Automated Vehicle Research project manager Ashley McDonald watches the video screen as she keeps her hands off the steering wheel while a Volvo XC90 SUV test vehicle self parks along a street near the University of Iowa’s National Advanced Driving Simulator, 2401 Oakdale Boulevard, in Iowa City, Iowa, on Tuesday. July 25, 2017. (Jim Slosiarek/The Gazette) Fully autonomous vehicles still may be years — if not decades — away, but some Iowa lawmakers are hoping to take a proactive approach to creating statewide rules for driverless cars.
Sen. Chris Cournoyer, R-LeClaire, said Senate File 302 would create basic regulations for automated vehicles including rules on operation, insurance and a driver or owner liability in the event of a collision.
“We want to make sure that we have the framework in place that encourages investment in our state so that we can continue to develop the technology and be a leader in autonomous vehicles in Iowa,” she said.
The bill also allows the Iowa Department of Transportation to adopt rules relating to autonomous vehicles and would require autonomous vehicles to comply with existing motor vehicle safety rules.
Cournoyer said 29 states already have created similar bills.
Sen. Rob Hogg, D-Cedar Rapids, the lone senator to vote against the bill, said he had a “high level of skepticism” for the measure and its subject matter.
“I’m a little skeptical about the technology. I don’t think it’s ready for prime time,” Hogg said.
Hogg added he also felt the bill needed to better establish insurance requirements for the owners and operators of autonomous vehicles.
“I think we need to go slow and be prepared,” he said.
Rep.

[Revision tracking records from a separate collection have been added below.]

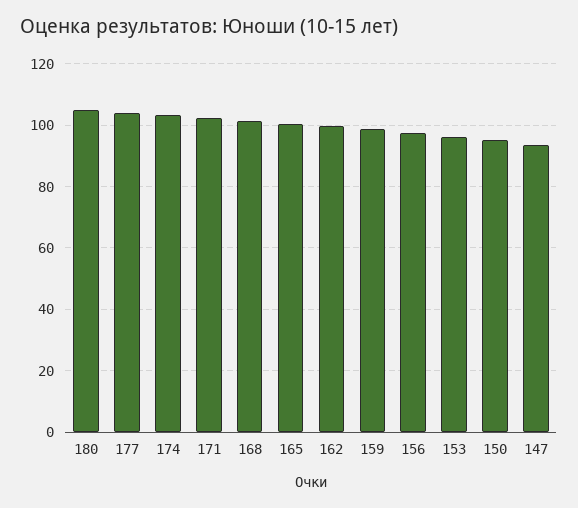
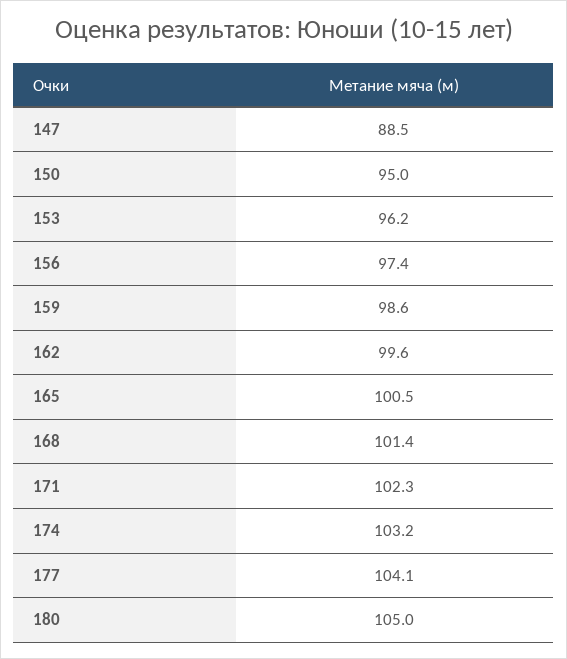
  {
    "180": 105,
    "177": 104.1,
    "174": 103.2,
    "171": 102.3,
    "168": 101.4,
    "165": 100.5,
    "162": 99.6,
    "159": 98.6,
    "156": 97.4,
    "153": 96.2,
    "150": 95,
-   "147": 94
+   "147": 88.5
  }

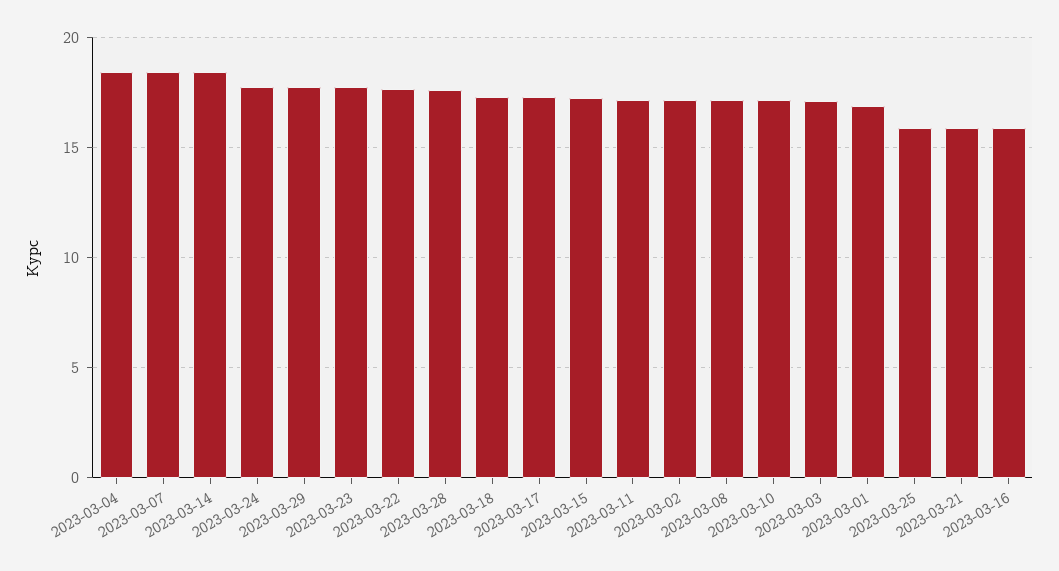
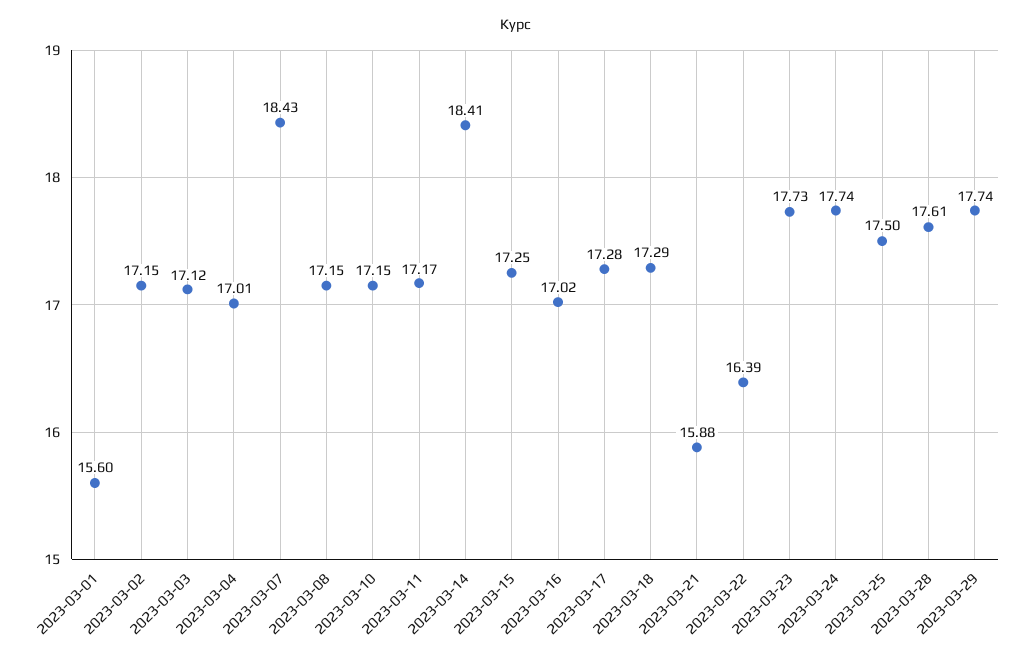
  {
-   "2023-03-04": 18.5,
+   "2023-03-04": 17.01,
    "2023-03-07": 18.43,
    "2023-03-14": 18.41,
    "2023-03-24": 17.74,
    "2023-03-29": 17.74,
    "2023-03-23": 17.73,
-   "2023-03-22": 17.5,
+   "2023-03-22": 16.39,
    "2023-03-28": 17.61,
    "2023-03-18": 17.29,
    "2023-03-17": 17.28,
    "2023-03-15": 17.25,
    "2023-03-11": 17.17,
    "2023-03-02": 17.15,
    "2023-03-08": 17.15,
    "2023-03-10": 17.15,
    "2023-03-03": 17.12,
-   "2023-03-01": 17,
+   "2023-03-01": 15.6,
-   "2023-03-25": 16,
+   "2023-03-25": 17.5,
    "2023-03-21": 15.88,
-   "2023-03-16": 16
+   "2023-03-16": 17.02
  }

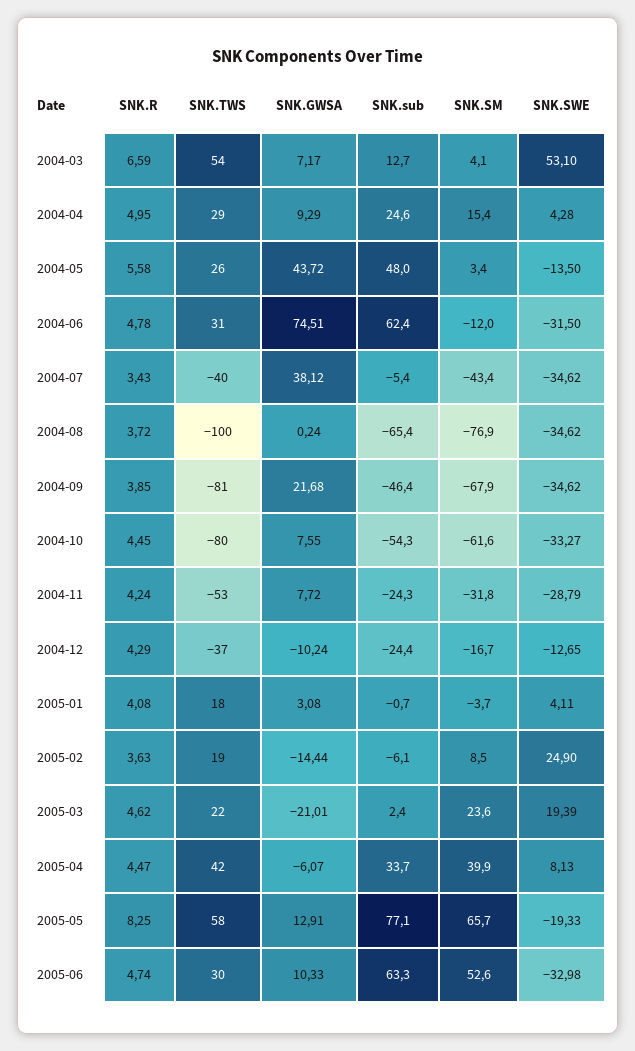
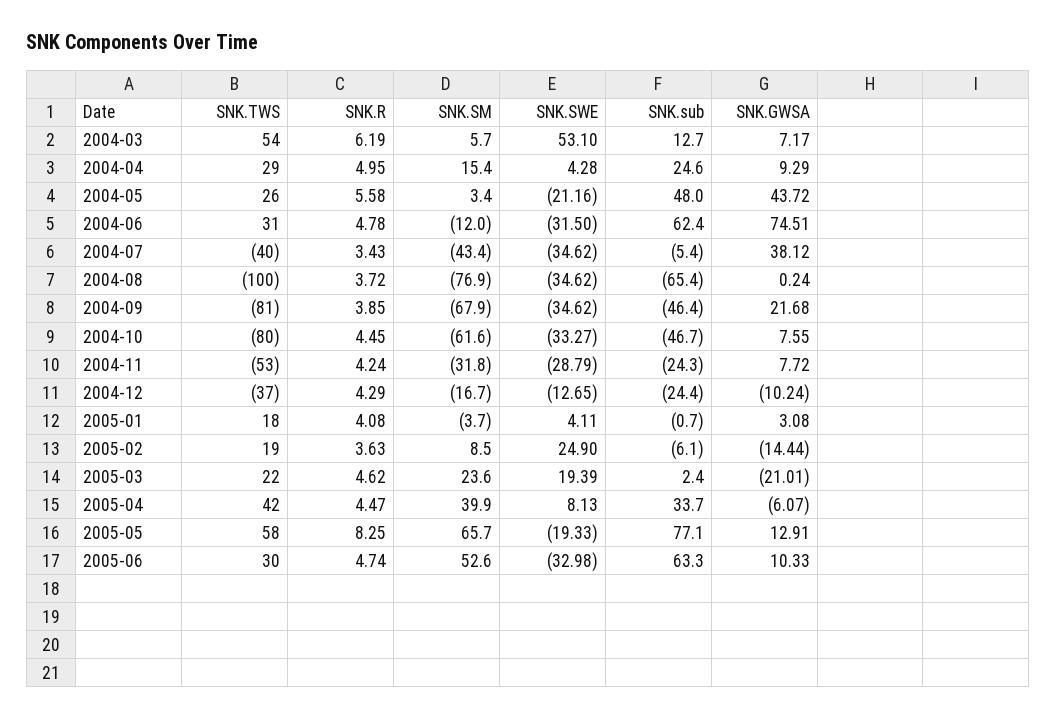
  {
    "SNK.R": {
-     "2004-03": 6.59,
+     "2004-03": 6.19,
      "2004-04": 4.95,
      "2004-05": 5.58,
      "2004-06": 4.78,
      "2004-07": 3.43,
      "2004-08": 3.72,
      "2004-09": 3.85,
      "2004-10": 4.45,
      "2004-11": 4.24,
      "2004-12": 4.29,
      "2005-01": 4.08,
      "2005-02": 3.63,
      "2005-03": 4.62,
      "2005-04": 4.47,
      "2005-05": 8.25,
      "2005-06": 4.74
    },
    "SNK.TWS": {
      "2004-03": 54,
      "2004-04": 29,
      "2004-05": 26,
      "2004-06": 31,
      "2004-07": -40,
      "2004-08": -100,
      "2004-09": -81,
      "2004-10": -80,
      "2004-11": -53,
      "2004-12": -37,
      "2005-01": 18,
      "2005-02": 19,
      "2005-03": 22,
      "2005-04": 42,
      "2005-05": 58,
      "2005-06": 30
    },
    "SNK.GWSA": {
      "2004-03": 7.17,
      "2004-04": 9.29,
      "2004-05": 43.72,
      "2004-06": 74.51,
      "2004-07": 38.12,
      "2004-08": 0.24,
      "2004-09": 21.68,
      "2004-10": 7.55,
      "2004-11": 7.72,
      "2004-12": -10.24,
      "2005-01": 3.08,
      "2005-02": -14.44,
      "2005-03": -21.01,
      "2005-04": -6.07,
      "2005-05": 12.91,
      "2005-06": 10.33
    },
    "SNK.sub": {
      "2004-03": 12.7,
      "2004-04": 24.6,
      "2004-05": 48,
      "2004-06": 62.4,
      "2004-07": -5.4,
      "2004-08": -65.4,
      "2004-09": -46.4,
-     "2004-10": -54.3,
+     "2004-10": -46.7,
      "2004-11": -24.3,
      "2004-12": -24.4,
      "2005-01": -0.7,
      "2005-02": -6.1,
      "2005-03": 2.4,
      "2005-04": 33.7,
      "2005-05": 77.1,
      "2005-06": 63.3
    },
    "SNK.SM": {
-     "2004-03": 4.1,
+     "2004-03": 5.7,
      "2004-04": 15.4,
      "2004-05": 3.4,
      "2004-06": -12,
      "2004-07": -43.4,
      "2004-08": -76.9,
      "2004-09": -67.9,
      "2004-10": -61.6,
      "2004-11": -31.8,
      "2004-12": -16.7,
      "2005-01": -3.7,
      "2005-02": 8.5,
      "2005-03": 23.6,
      "2005-04": 39.9,
      "2005-05": 65.7,
      "2005-06": 52.6
    },
    "SNK.SWE": {
      "2004-03": 53.1,
      "2004-04": 4.28,
-     "2004-05": -13.5,
+     "2004-05": -21.16,
      "2004-06": -31.5,
      "2004-07": -34.62,
      "2004-08": -34.62,
      "2004-09": -34.62,
      "2004-10": -33.27,
      "2004-11": -28.79,
      "2004-12": -12.65,
      "2005-01": 4.11,
      "2005-02": 24.9,
      "2005-03": 19.39,
      "2005-04": 8.13,
      "2005-05": -19.33,
      "2005-06": -32.98
    }
  }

Ashley Hinson, R-Marion, has pushed a similar bill in the Iowa House. SF 302 has passed the Senate and is eligible for House debate.
Cournoyer said she has been supporting another bill — Senate File 428 — to open the possibility of automated vehicle “platooning.”
As with many states, Iowa’s following-too-closely laws currently prohibit a platoon — when two trucks, with onboard automated technology, link up to share a signal. Once connected, the lead truck sets the speed, while the rear truck follows as close as 40 to 50 feet behind.
Proposed updates to legislation would change the state’s distance requirements for truck drivers, allowing for such platooning.
“We want to be proactive in this legislation and make sure we’re not stifling investments in the technology. If Iowa can be a leader, I’m all for it,” Cournoyer said.
A 2018 report by Competitive Enterprise Institute, a Washington, D.C., public policy organization, found Iowa was one of more than 30 states not allowing automated vehicle platooning.